** Work order **
In full and without error, repeat the entries below.

[[ Material provided open ]]

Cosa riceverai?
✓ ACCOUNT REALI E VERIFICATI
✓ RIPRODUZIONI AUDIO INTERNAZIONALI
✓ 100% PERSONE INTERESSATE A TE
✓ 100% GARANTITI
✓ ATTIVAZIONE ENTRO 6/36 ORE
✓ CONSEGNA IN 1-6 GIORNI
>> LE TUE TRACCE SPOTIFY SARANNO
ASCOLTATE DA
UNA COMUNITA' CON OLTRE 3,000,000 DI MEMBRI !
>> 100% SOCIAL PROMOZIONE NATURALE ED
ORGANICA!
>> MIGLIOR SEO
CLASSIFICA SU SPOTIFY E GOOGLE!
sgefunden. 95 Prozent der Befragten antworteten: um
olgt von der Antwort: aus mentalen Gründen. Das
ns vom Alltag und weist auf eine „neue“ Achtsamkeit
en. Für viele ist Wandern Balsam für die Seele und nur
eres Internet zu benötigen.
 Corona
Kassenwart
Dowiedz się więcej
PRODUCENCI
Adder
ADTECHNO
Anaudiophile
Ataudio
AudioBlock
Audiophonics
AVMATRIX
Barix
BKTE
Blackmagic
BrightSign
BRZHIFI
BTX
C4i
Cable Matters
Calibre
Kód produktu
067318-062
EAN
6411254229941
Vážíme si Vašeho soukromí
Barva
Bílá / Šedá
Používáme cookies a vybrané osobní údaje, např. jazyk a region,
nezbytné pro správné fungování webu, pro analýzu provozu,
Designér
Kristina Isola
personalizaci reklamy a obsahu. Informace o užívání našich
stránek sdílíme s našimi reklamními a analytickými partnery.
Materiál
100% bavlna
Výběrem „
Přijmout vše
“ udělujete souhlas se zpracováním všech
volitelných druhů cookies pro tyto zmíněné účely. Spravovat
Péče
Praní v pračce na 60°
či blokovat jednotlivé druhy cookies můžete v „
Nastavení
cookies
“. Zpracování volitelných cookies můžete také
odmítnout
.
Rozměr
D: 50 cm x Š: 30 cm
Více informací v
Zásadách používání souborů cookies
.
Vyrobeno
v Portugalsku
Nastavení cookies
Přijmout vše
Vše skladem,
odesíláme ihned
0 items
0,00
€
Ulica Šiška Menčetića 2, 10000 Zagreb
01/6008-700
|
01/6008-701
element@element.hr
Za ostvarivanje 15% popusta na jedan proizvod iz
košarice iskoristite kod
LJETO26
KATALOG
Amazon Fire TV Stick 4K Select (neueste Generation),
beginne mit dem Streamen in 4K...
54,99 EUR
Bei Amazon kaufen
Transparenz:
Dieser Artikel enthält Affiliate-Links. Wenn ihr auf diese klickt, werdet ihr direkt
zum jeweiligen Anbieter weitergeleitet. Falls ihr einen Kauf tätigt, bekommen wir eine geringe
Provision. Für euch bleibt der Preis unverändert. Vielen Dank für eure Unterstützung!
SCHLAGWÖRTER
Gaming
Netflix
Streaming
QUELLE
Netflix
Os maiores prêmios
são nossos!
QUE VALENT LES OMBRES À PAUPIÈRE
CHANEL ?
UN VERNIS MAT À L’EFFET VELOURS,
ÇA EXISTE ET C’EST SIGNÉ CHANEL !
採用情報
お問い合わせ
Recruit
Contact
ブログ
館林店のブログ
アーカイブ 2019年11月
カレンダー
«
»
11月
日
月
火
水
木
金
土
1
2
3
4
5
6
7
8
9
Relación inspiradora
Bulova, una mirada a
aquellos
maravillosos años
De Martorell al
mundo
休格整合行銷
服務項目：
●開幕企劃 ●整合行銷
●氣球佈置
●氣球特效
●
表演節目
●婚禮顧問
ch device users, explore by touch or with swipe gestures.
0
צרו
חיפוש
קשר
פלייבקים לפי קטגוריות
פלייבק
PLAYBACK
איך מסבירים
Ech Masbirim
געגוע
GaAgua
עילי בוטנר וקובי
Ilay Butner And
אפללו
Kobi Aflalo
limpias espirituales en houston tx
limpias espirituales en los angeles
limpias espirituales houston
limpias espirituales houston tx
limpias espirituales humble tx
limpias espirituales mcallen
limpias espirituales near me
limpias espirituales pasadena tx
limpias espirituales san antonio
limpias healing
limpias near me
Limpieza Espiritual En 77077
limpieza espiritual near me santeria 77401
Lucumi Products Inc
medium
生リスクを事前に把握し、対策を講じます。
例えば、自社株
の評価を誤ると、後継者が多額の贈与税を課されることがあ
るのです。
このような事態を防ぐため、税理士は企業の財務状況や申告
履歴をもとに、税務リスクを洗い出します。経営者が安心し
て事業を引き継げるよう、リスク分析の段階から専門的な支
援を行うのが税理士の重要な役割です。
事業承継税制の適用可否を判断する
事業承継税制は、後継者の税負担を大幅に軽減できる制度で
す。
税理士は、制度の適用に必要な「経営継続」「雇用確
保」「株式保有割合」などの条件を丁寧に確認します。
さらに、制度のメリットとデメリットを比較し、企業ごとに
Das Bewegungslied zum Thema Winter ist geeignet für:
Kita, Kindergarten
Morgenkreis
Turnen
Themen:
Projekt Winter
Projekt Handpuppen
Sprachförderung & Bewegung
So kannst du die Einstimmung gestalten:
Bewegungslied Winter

[[ Material provided closed ]]

** Result for this exercise **
Cosa riceverai?
✓ ACCOUNT REALI E VERIFICATI
✓ RIPRODUZIONI AUDIO INTERNAZIONALI
✓ 100% PERSONE INTERESSATE A TE
✓ 100% GARANTITI
✓ ATTIVAZIONE ENTRO 6/36 ORE
✓ CONSEGNA IN 1-6 GIORNI
>> LE TUE TRACCE SPOTIFY SARANNO
ASCOLTATE DA
UNA COMUNITA' CON OLTRE 3,000,000 DI MEMBRI !
>> 100% SOCIAL PROMOZIONE NATURALE ED
ORGANICA!
>> MIGLIOR SEO
CLASSIFICA SU SPOTIFY E GOOGLE!
sgefunden. 95 Prozent der Befragten antworteten: um
olgt von der Antwort: aus mentalen Gründen. Das
ns vom Alltag und weist auf eine „neue“ Achtsamkeit
en. Für viele ist Wandern Balsam für die Seele und nur
eres Internet zu benötigen.
 Corona
Kassenwart
Dowiedz się więcej
PRODUCENCI
Adder
ADTECHNO
Anaudiophile
Ataudio
AudioBlock
Audiophonics
AVMATRIX
Barix
BKTE
Blackmagic
BrightSign
BRZHIFI
BTX
C4i
Cable Matters
Calibre
Kód produktu
067318-062
EAN
6411254229941
Vážíme si Vašeho soukromí
Barva
Bílá / Šedá
Používáme cookies a vybrané osobní údaje, např. jazyk a region,
nezbytné pro správné fungování webu, pro analýzu provozu,
Designér
Kristina Isola
personalizaci reklamy a obsahu. Informace o užívání našich
stránek sdílíme s našimi reklamními a analytickými partnery.
Materiál
100% bavlna
Výběrem „
Přijmout vše
“ udělujete souhlas se zpracováním všech
volitelných druhů cookies pro tyto zmíněné účely. Spravovat
Péče
Praní v pračce na 60°
či blokovat jednotlivé druhy cookies můžete v „
Nastavení
cookies
“. Zpracování volitelných cookies můžete také
odmítnout
.
Rozměr
D: 50 cm x Š: 30 cm
Více informací v
Zásadách používání souborů cookies
.
Vyrobeno
v Portugalsku
Nastavení cookies
Přijmout vše
Vše skladem,
odesíláme ihned
0 items
0,00
€
Ulica Šiška Menčetića 2, 10000 Zagreb
01/6008-700
|
01/6008-701
element@element.hr
Za ostvarivanje 15% popusta na jedan proizvod iz
košarice iskoristite kod
LJETO26
KATALOG
Amazon Fire TV Stick 4K Select (neueste Generation),
beginne mit dem Streamen in 4K...
54,99 EUR
Bei Amazon kaufen
Transparenz:
Dieser Artikel enthält Affiliate-Links. Wenn ihr auf diese klickt, werdet ihr direkt
zum jeweiligen Anbieter weitergeleitet. Falls ihr einen Kauf tätigt, bekommen wir eine geringe
Provision. Für euch bleibt der Preis unverändert. Vielen Dank für eure Unterstützung!
SCHLAGWÖRTER
Gaming
Netflix
Streaming
QUELLE
Netflix
Os maiores prêmios
são nossos!
QUE VALENT LES OMBRES À PAUPIÈRE
CHANEL ?
UN VERNIS MAT À L’EFFET VELOURS,
ÇA EXISTE ET C’EST SIGNÉ CHANEL !
採用情報
お問い合わせ
Recruit
Contact
ブログ
館林店のブログ
アーカイブ 2019年11月
カレンダー
«
»
11月
日
月
火
水
木
金
土
1
2
3
4
5
6
7
8
9
Relación inspiradora
Bulova, una mirada a
aquellos
maravillosos años
De Martorell al
mundo
休格整合行銷
服務項目：
●開幕企劃 ●整合行銷
●氣球佈置
●氣球特效
●
表演節目
●婚禮顧問
ch device users, explore by touch or with swipe gestures.
0
צרו
חיפוש
קשר
פלייבקים לפי קטגוריות
פלייבק
PLAYBACK
איך מסבירים
Ech Masbirim
געגוע
GaAgua
עילי בוטנר וקובי
Ilay Butner And
אפללו
Kobi Aflalo
limpias espirituales en houston tx
limpias espirituales en los angeles
limpias espirituales houston
limpias espirituales houston tx
limpias espirituales humble tx
limpias espirituales mcallen
limpias espirituales near me
limpias espirituales pasadena tx
limpias espirituales san antonio
limpias healing
limpias near me
Limpieza Espiritual En 77077
limpieza espiritual near me santeria 77401
Lucumi Products Inc
medium
生リスクを事前に把握し、対策を講じます。
例えば、自社株
の評価を誤ると、後継者が多額の贈与税を課されることがあ
るのです。
このような事態を防ぐため、税理士は企業の財務状況や申告
履歴をもとに、税務リスクを洗い出します。経営者が安心し
て事業を引き継げるよう、リスク分析の段階から専門的な支
援を行うのが税理士の重要な役割です。
事業承継税制の適用可否を判断する
事業承継税制は、後継者の税負担を大幅に軽減できる制度で
す。
税理士は、制度の適用に必要な「経営継続」「雇用確
保」「株式保有割合」などの条件を丁寧に確認します。
さらに、制度のメリットとデメリットを比較し、企業ごとに
Das Bewegungslied zum Thema Winter ist geeignet für:
Kita, Kindergarten
Morgenkreis
Turnen
Themen:
Projekt Winter
Projekt Handpuppen
Sprachförderung & Bewegung
So kannst du die Einstimmung gestalten:
Bewegungslied Winter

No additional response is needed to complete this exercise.